I often emphasize the alumni connections for networking as an important benefit of earning an eMBA. It’s invaluable resource for graduates because up to 85% of jobs are filled by networking. However, even knowing the importance of your network of contacts isn’t the same as understanding how to network and how to collect the contact information of people who are a good fit with your needs. Since many of my clients express feeling overwhelmed just thinking about networking, here are some tips on how to evaluate potential connections.

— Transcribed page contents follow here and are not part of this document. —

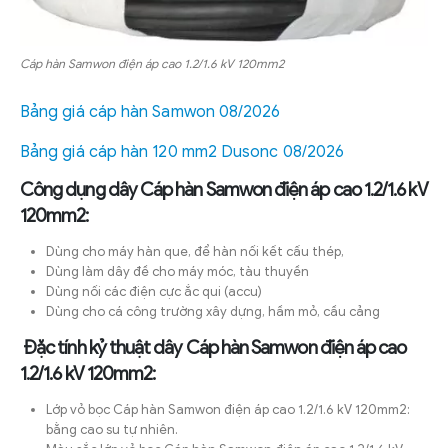
Cáp hàn Samwon điện áp cao 1.2/1.6 kV 120mm2
Bảng giá cáp hàn Samwon 08/2026
Bảng giá cáp hàn 120 mm2 Dusonc 08/2026
Công dụng dây Cáp hàn Samwon điện áp cao 1.2/1.6 kV
120mm2:
Dùng cho máy hàn que, để hàn nối kết cấu thép,
Dùng làm dây đề cho máy móc, tàu thuyền
Dùng nối các điện cực ắc qui (accu)
Dùng cho cá công trường xây dựng, hầm mỏ, cầu cảng
Đặc tính kỷ thuật dây Cáp hàn Samwon điện áp cao
1.2/1.6 kV 120mm2:
Lớp vỏ bọc Cáp hàn Samwon điện áp cao 1.2/1.6 kV 120mm2:
bằng cao su tự nhiên.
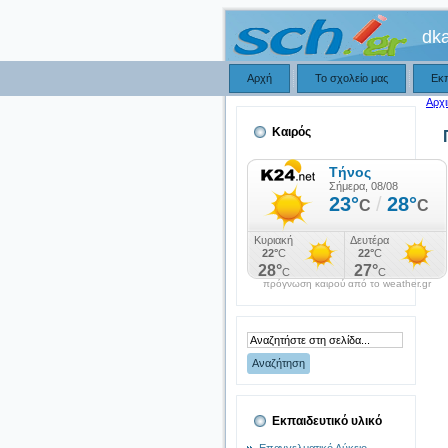
dka
Αρχή
Το σχολείο μας
Εκ
Αρχι
Καιρός
πρόγνωση καιρού από το weather.gr
Εκπαιδευτικό υλικό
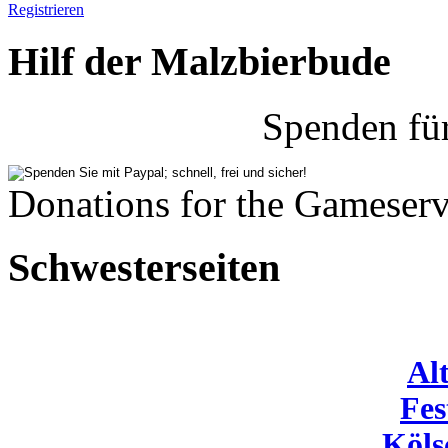
Registrieren
Hilf der Malzbierbude
Spenden fü
Donations for the Gameserv
Schwesterseiten
Al
Fes
Köls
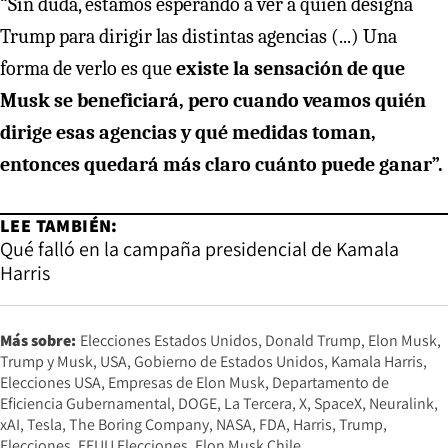
“Sin duda, estamos esperando a ver a quién designa
Trump para dirigir las distintas agencias (...) Una
forma de verlo es que
existe la sensación de que
Musk se beneficiará, pero cuando veamos quién
dirige esas agencias y qué medidas toman,
entonces quedará más claro cuánto puede ganar”.
LEE TAMBIÉN:
Qué falló en la campaña presidencial de Kamala
Harris
Más sobre:
Elecciones Estados Unidos
Donald Trump
Elon Musk
Trump y Musk
USA
Gobierno de Estados Unidos
Kamala Harris
Elecciones USA
Empresas de Elon Musk
Departamento de
Eficiencia Gubernamental
DOGE
La Tercera
X
SpaceX
Neuralink
xAI
Tesla
The Boring Company
NASA
FDA
Harris
Trump
Elecciones
EEUU Elecciones
Elon Musk Chile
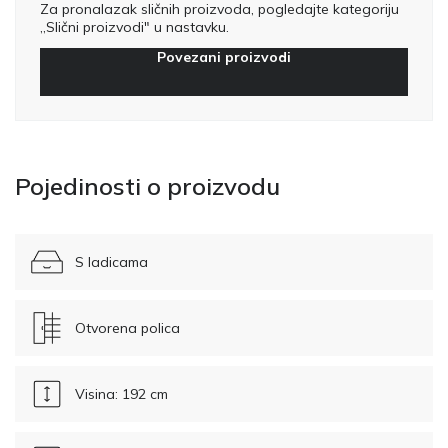
Za pronalazak sličnih proizvoda, pogledajte kategoriju
„Slični proizvodi" u nastavku.
Povezani proizvodi
Pojedinosti o proizvodu
S ladicama
Otvorena polica
Visina: 192 cm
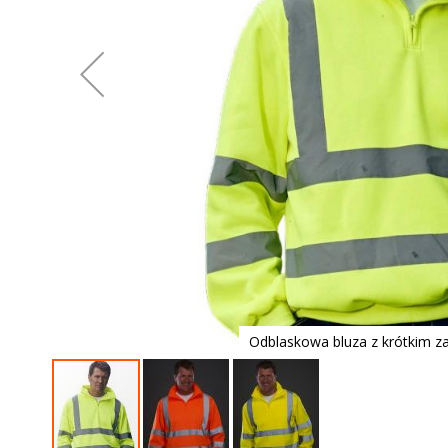
Odblaskowa bluza z krótkim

Friendships. It may sound obvious, but your eMBA cohort, the professionals with whom you learn, struggle, compete, and become friends over the course of earning this degree, really are superb network connections. They already know who you are, what your goals are, and how hard you work to achieve them. With friendship comes an investment in your mutual success, so friends are likely to agree to recommending you for a position or to speak highly of you to hiring influencers. Exchange contact information, stay in touch, and be sure to offer value to your cohort’s careers as well as asking for valuable help for your own.
Professors. Of course, eMBA program instructors are well-connected, both to the business world and to alumni. They are connections worth cultivating as a general rule. Your professors can also help you identify alumni and classmates who are a good fit with your industry of choice and your career goals and would be most likely to benefit your career in the future. It’s worth asking their advice.

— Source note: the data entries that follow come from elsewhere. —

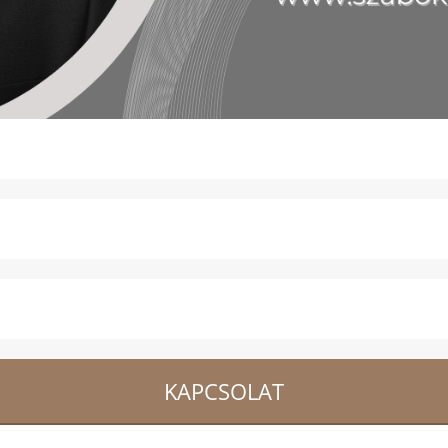
KAPCSOLAT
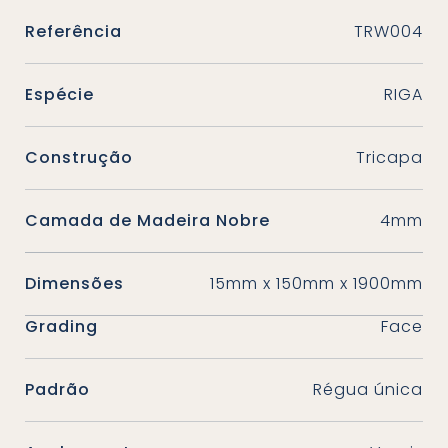
Referência
TRW004
Espécie
RIGA
Construção
Tricapa
Camada de Madeira Nobre
4mm
Dimensões
15mm x 150mm x 1900mm
Grading
Face
Padrão
Régua única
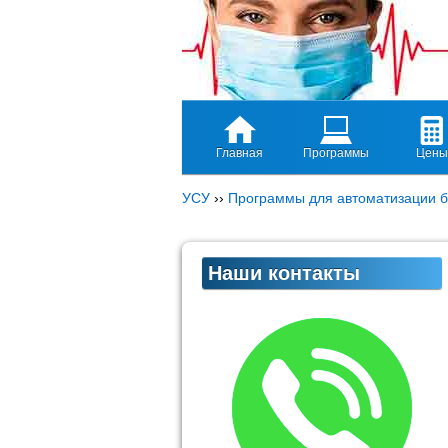
Главная
Программы
Цены
УСУ
››
Программы для автоматизации б
Наши контакты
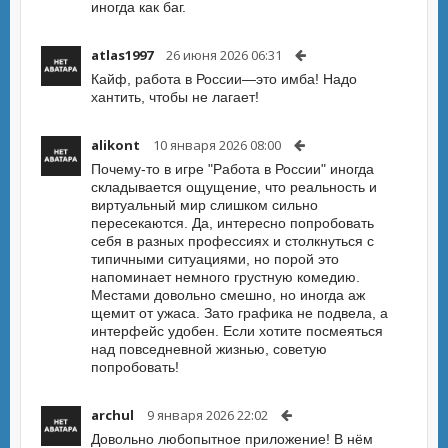
иногда как баг.
atlas1997
26 июня 2026 06:31
Кайф, работа в России—это имба! Надо
хантить, чтобы не лагает!
alikont
10 января 2026 08:00
Почему-то в игре "Работа в России" иногда
складывается ощущение, что реальность и
виртуальный мир слишком сильно
пересекаются. Да, интересно попробовать
себя в разных профессиях и столкнуться с
типичными ситуациями, но порой это
напоминает немного грустную комедию.
Местами довольно смешно, но иногда аж
щемит от ужаса. Зато графика не подвела, а
интерфейс удобен. Если хотите посмеяться
над повседневной жизнью, советую
попробовать!
archul
9 января 2026 22:02
Довольно любопытное приложение! В нём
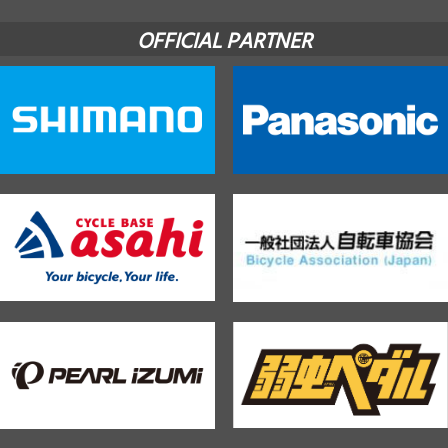
OFFICIAL PARTNER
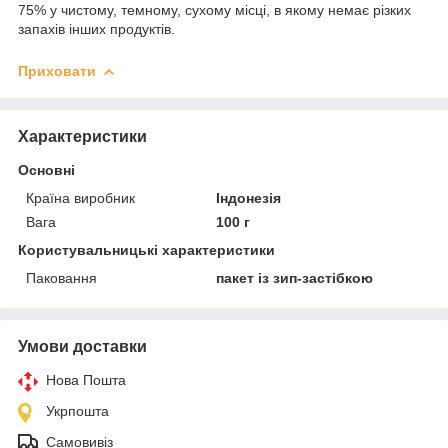
75% у чистому, темному, сухому місці, в якому немає різких
запахів інших продуктів.
Приховати
Характеристики
Основні
Країна виробник
Індонезія
Вага
100 г
Користувальницькі характеристики
Паковання
пакет із зип-застібкою
Умови доставки
Нова Пошта
Укрпошта
Самовивіз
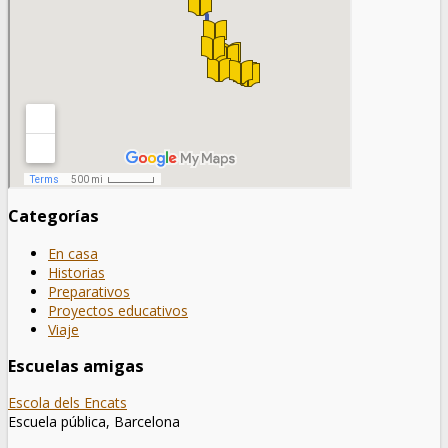
Categorías
En casa
Historias
Preparativos
Proyectos educativos
Viaje
Escuelas amigas
Escola dels Encats
Escuela pública, Barcelona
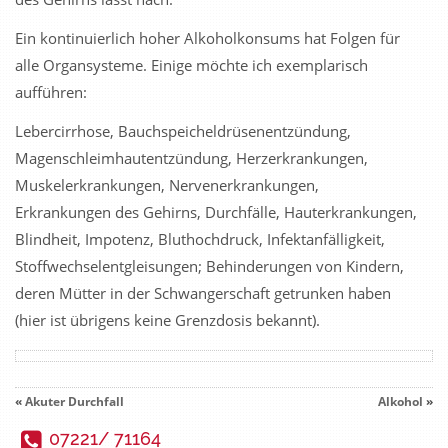
Ein kontinuierlich hoher Alkoholkonsums hat Folgen für
alle Organsysteme. Einige möchte ich exemplarisch
aufführen:
Lebercirrhose, Bauchspeicheldrüsenentzündung,
Magenschleimhautentzündung, Herzerkrankungen,
Muskelerkrankungen, Nervenerkrankungen,
Erkrankungen des Gehirns, Durchfälle, Hauterkrankungen,
Blindheit, Impotenz, Bluthochdruck, Infektanfälligkeit,
Stoffwechselentgleisungen; Behinderungen von Kindern,
deren Mütter in der Schwangerschaft getrunken haben
(hier ist übrigens keine Grenzdosis bekannt).
«
Akuter Durchfall
Alkohol
»
07221/ 71164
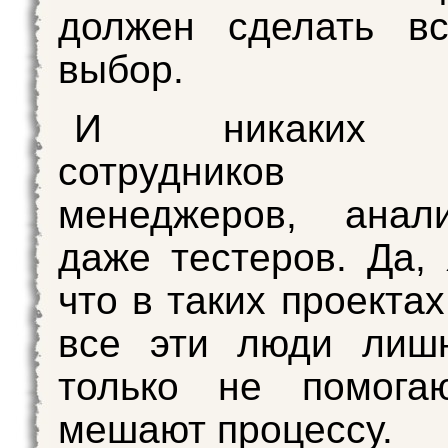
должен сделать вс
выбор.
И никаких 
сотруднико
менеджеров, анал
даже тестеров. Да, 
что в таких проектах
все эти люди лиш
только не помога
мешают процессу.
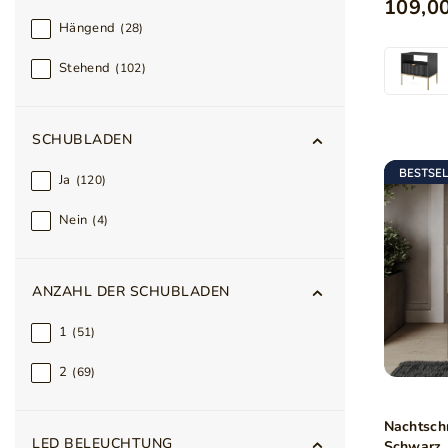
109,00
Hängend
28
Stehend
102
SCHUBLADEN
BESTSE
Ja
120
Nein
4
ANZAHL DER SCHUBLADEN
1
51
2
69
Nachtsch
LED BELEUCHTUNG
Schwarz,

Alumni. Use your eMBA alumni directory to reach out and make valuable connections with eMBA graduates. Start by choosing those alumni in the same or a similar industry, those who work for an organization or in a position to which you aspire, and those who are located near you. If you’re based in Toronto and have a position in an IT firm, seek alumni in the Greater Toronto Area and make a special effort to reach out to those who are in IT or an IT division of another industry.